There's a Japanese concept called wabi-sabi that celebrates the imperfect, impermanent, and incomplete beauty in our naturally imperfect world. Let me put wabi-sabi in terms you'll understand: A 1954 Les Paul goldtop is prized because of (not despite) its cracked finish and green patina. Wabi-sabi is not auto-tuned, quantized, Photoshopped, or Botoxed. Wabi-sabi is about nature, and nature is unpredictable—not linear or symmetrical, but simultaneously growing and decaying. In our current culture that wants to straighten every crooked line, we're mesmerized more than ever by nature doing its own thing.

Maybe that's why, for the past year, I've discovered more music on Instagram than anywhere else. Instagram is a great source for truly live, un-retouched performances. I'm sure there are some uptight artists who employ a hair and makeup team, an engineer, auto-tune, and the full vanity production in every Insta-post, but most people probably approach it like I do: put on some pants, pick up a guitar, play, and let the notes fall where they may.

"It's inspiring to discover players like Mateus Asato, a 23-year-old Brazilian who is a master of the one-minute arrangement."

When I'm sitting around the house playing guitar and my infant daughter starts dancing along, Amy films it and posts it on the spot. When I'm on tour and our drummer Donnie Marple starts banging out a warm-up on a green-room couch, I'll join in, film, and post. When I'm deep into a 4 a.m. buzz mixing hippie pedal steel and uncontrollable analog delay with a recording of Marty Stuart or John Mayer, I post it before I can sober up and have the good sense to keep it to myself. Replete with clams, my stuff is so wabi-sabi you couldn't find a straight line or right angle in it to save your life.

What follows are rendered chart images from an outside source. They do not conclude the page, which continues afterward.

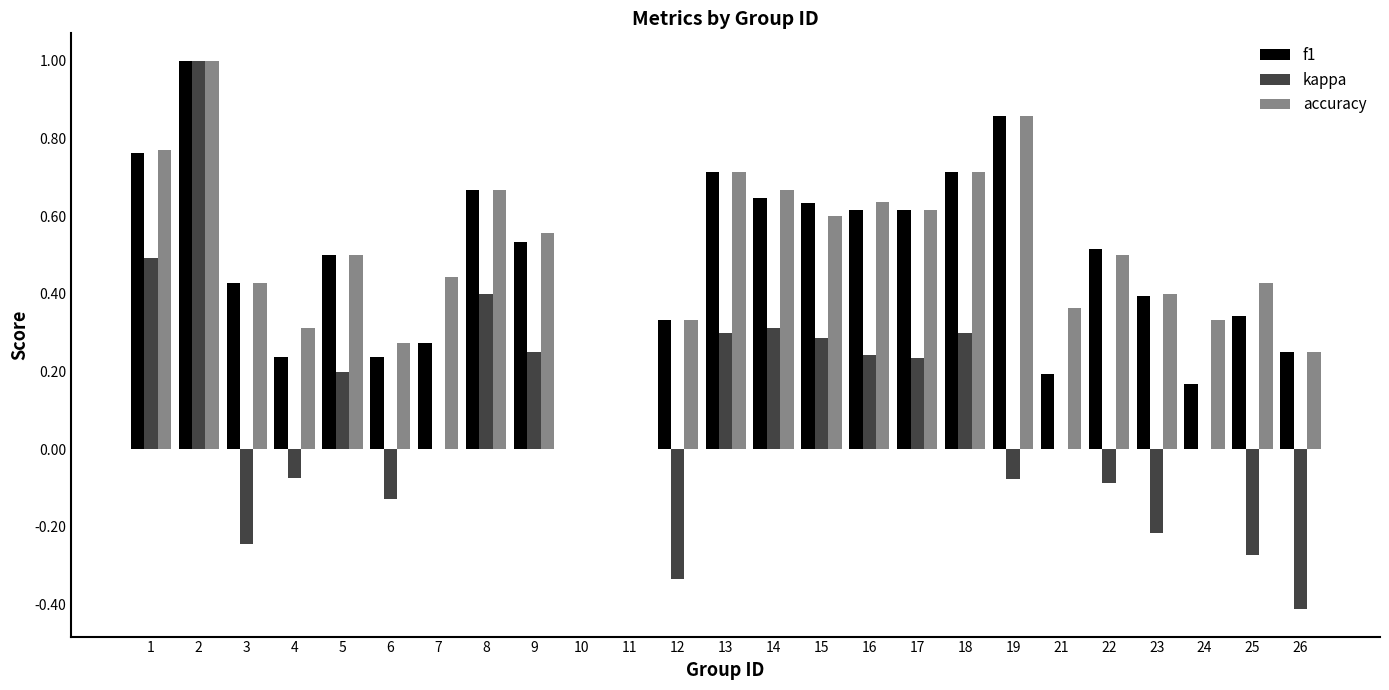

The value of kappa at 9 is 0.3. True or false?

True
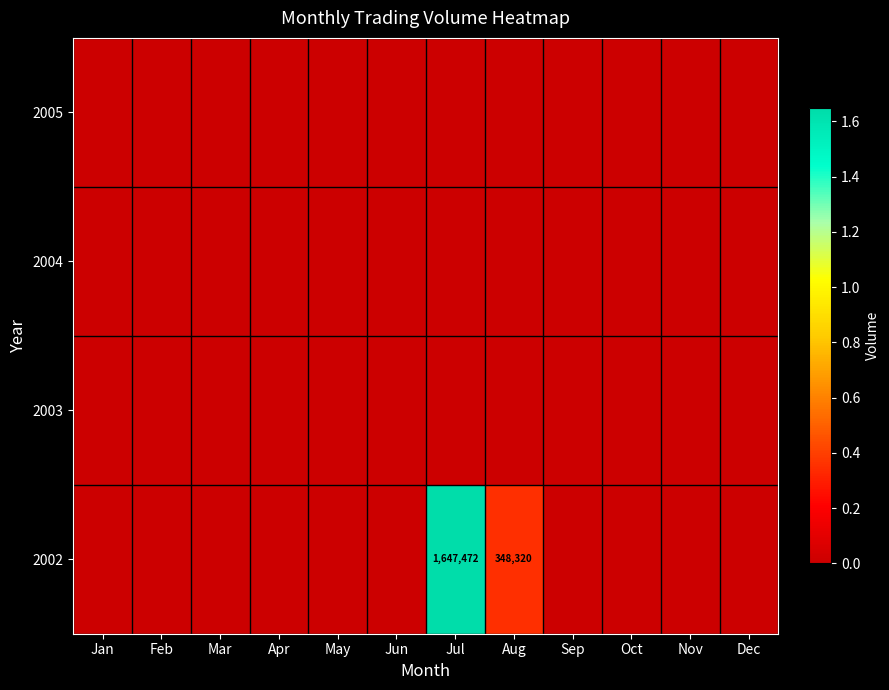

Is it true that 2002 equals 348320 at Aug?

True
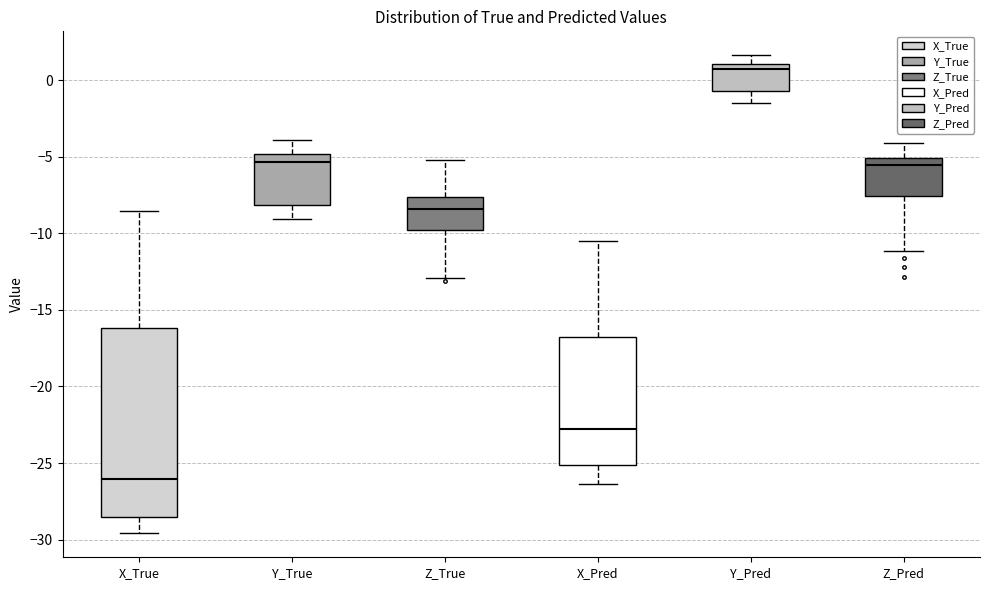

Comparing the boxes themselves (not the whiskers), which one is the tallest?

X_True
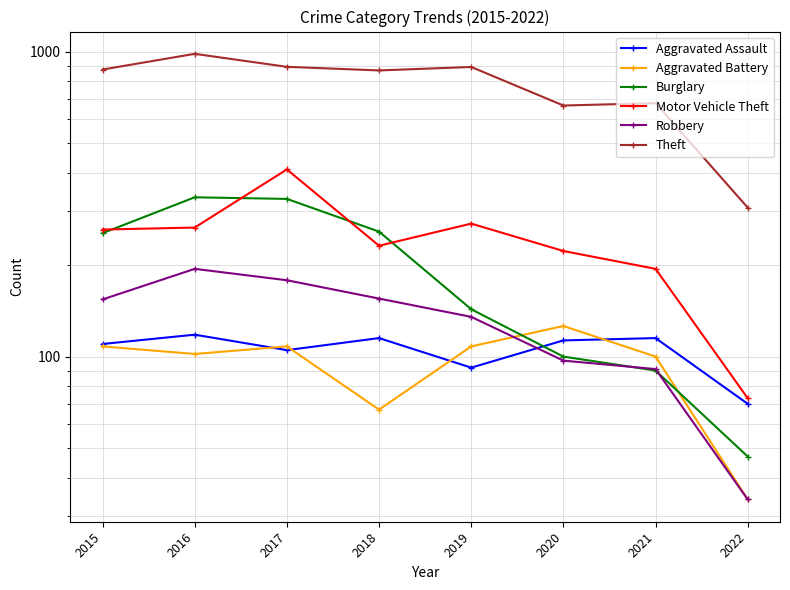

Where is the first local maximum for Theft?

2016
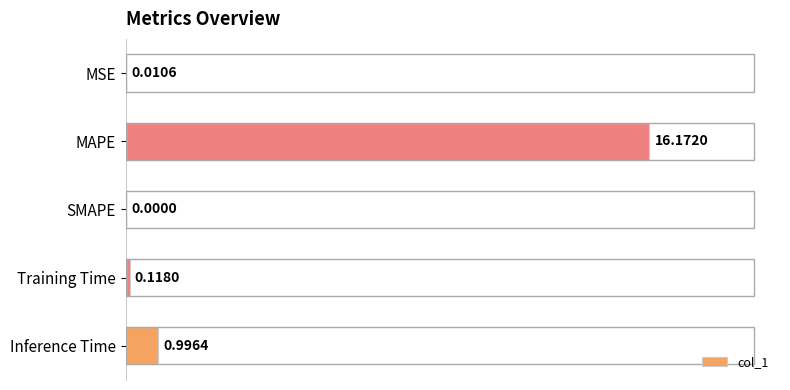

How many data points does each series have?

5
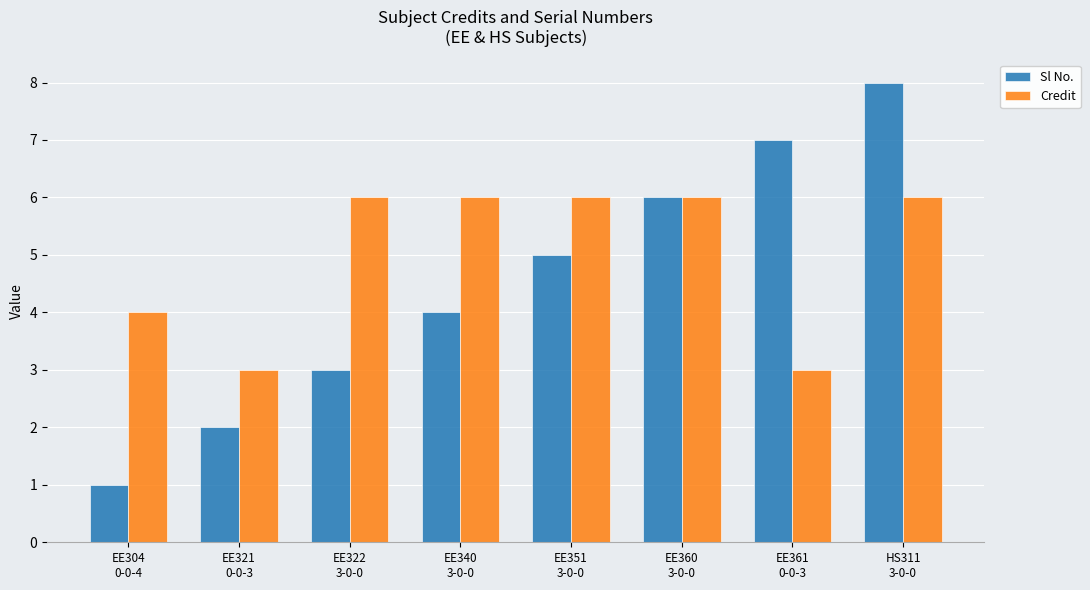

What is the difference between the maximum and minimum values in the Credit series?

3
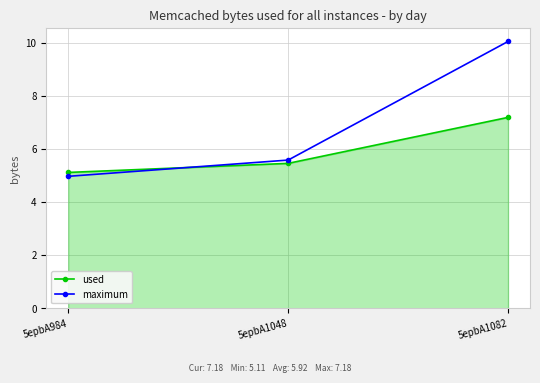

The maximum series shows 6.5 at 5epbA1082. True or false?

False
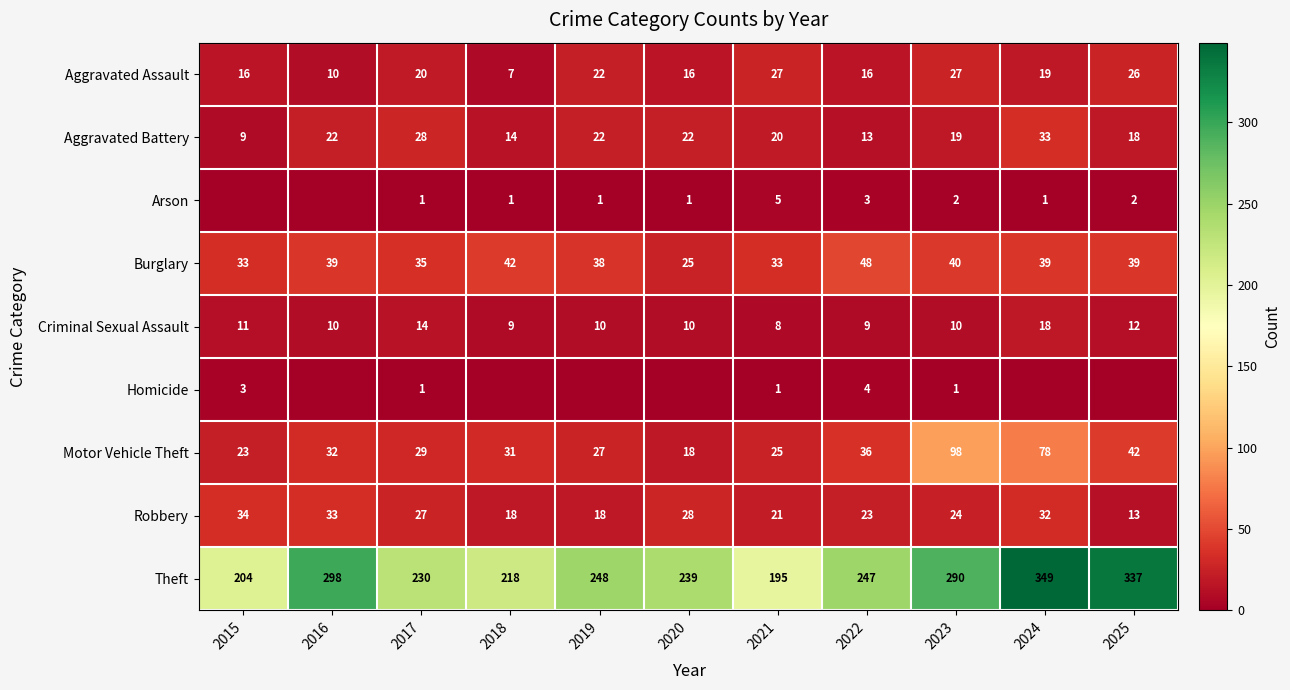

Is it true that Arson equals 0 at 2019?

False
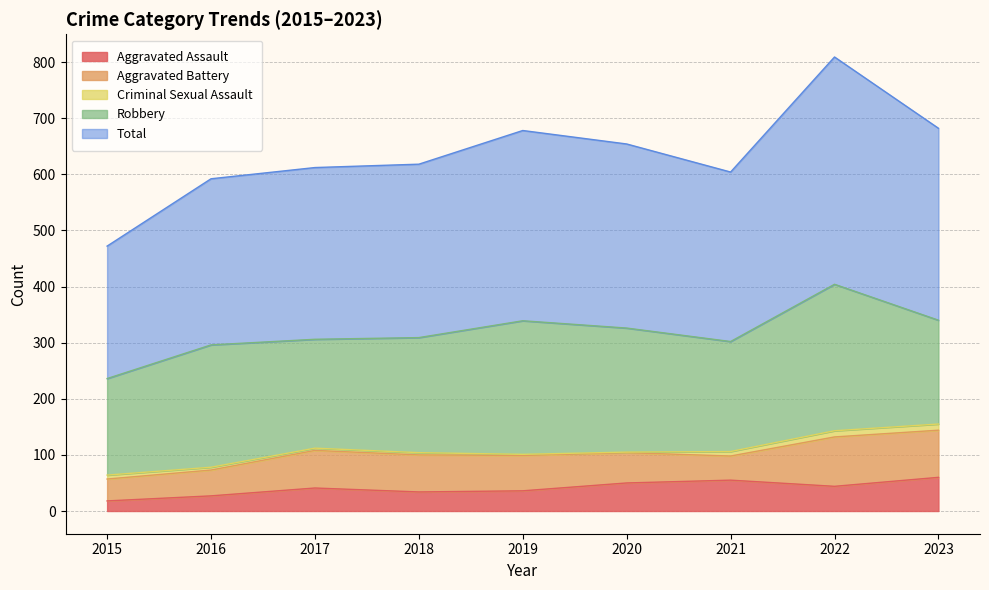

Which series has the largest total across all categories?

Total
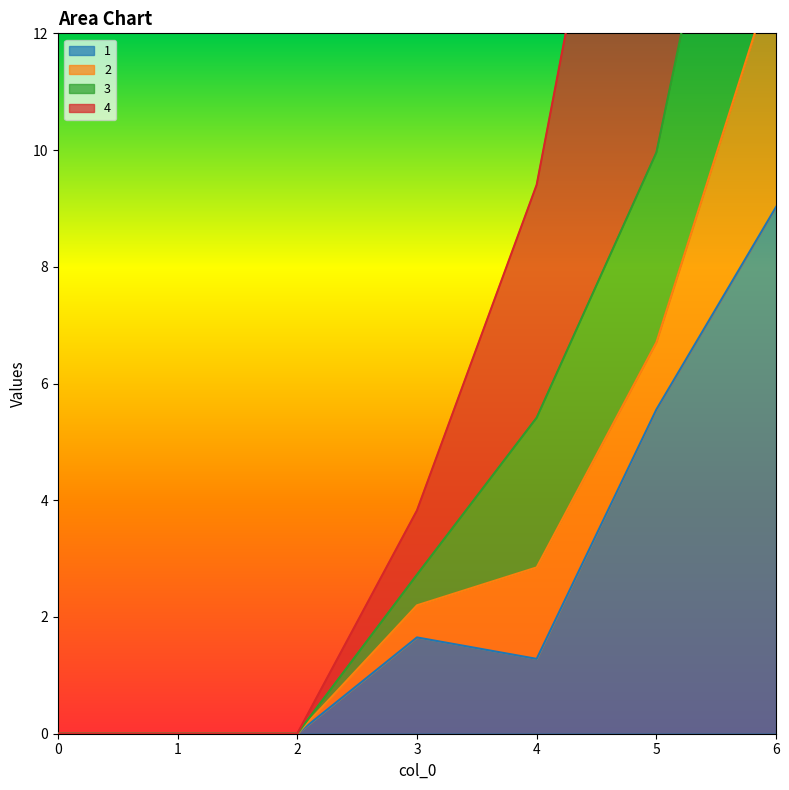

True or false: 1 and 3 cross at least once.

False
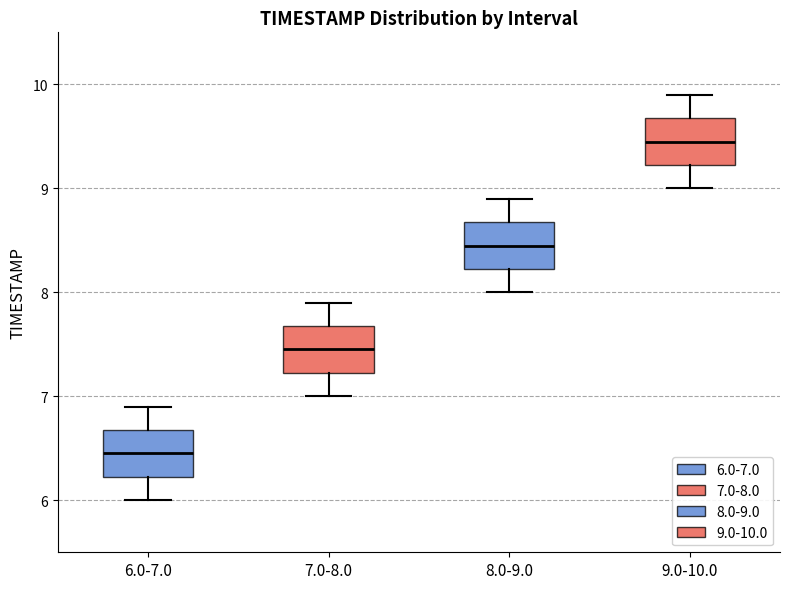

Where is the lower edge of the box for 9.0-10.0 on the y-axis? The values are not printed on the chart, so give them approximately, as read against the axis.

9.2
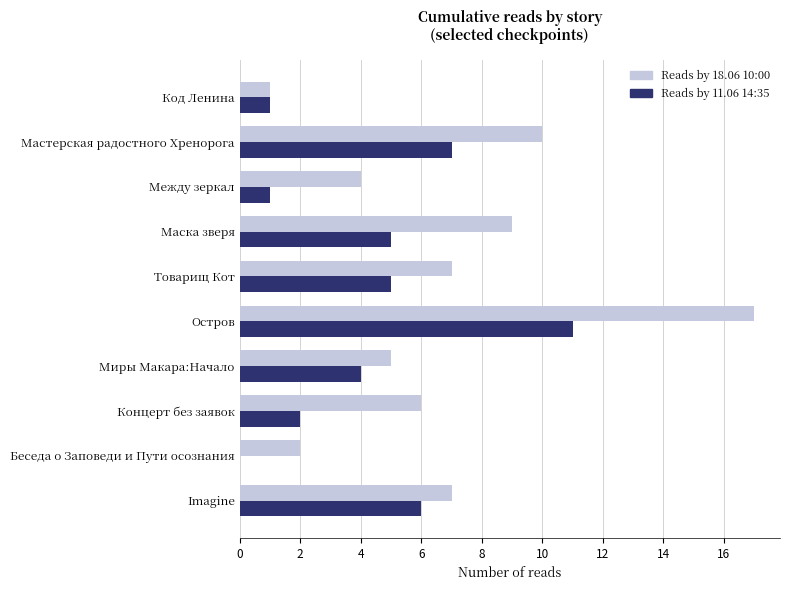

How many data points does each series have?

10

Yet, I find it strangely gratifying rather than embarrassing.

Speaking of John Mayer, Instagram is where I learned that when he's not playing music, he's unwinding by playing music, working up Bill Evans-style piano. Joe Bonamassa posts videos several times a week that feel like he's my friend, sitting right across from me, blowing out these killer lines while demonstrating the tonal nuances of another gem from a recent guitar safari. Check out @John5official to see the Telemaster slaying it in his pajamas.

But besides world-renowned musicians, it's inspiring to discover players like Mateus Asato, a 23-year-old Brazilian who is a master of the one-minute arrangement. Every post has a structure, with a beginning, middle, and end, and such perfect economy of notes they feel like musical haiku. Asato absolutely shreds, but his arrangements and melodic sensibilities will crush your soul with their beauty. There's Sweden's Emil Ernebro, who effortlessly blows through complex, funky fingerstyle songs perfectly in step with his racing metronome. I learn something every time I watch a post from my amigos Andy Wood, J.D. Simo, and Greg Koch—all virtuosos on everything from metal to bluegrass. There are compilation accounts like @ambientnotes and @pickupjazz, which scour Instagram and repost the best. I discover killer players every week that make me wonder why people keep hiring me with all this talent out there.

For decades, there were gatekeepers like record labels, radio, and TV that decided what we got to listen to. Now we can see and hear music in all its ragged, wabi-sabi glory from anybody with access to a cellphone and one bar of connectivity. Enjoy the imperfection while you can. Nothing lasts.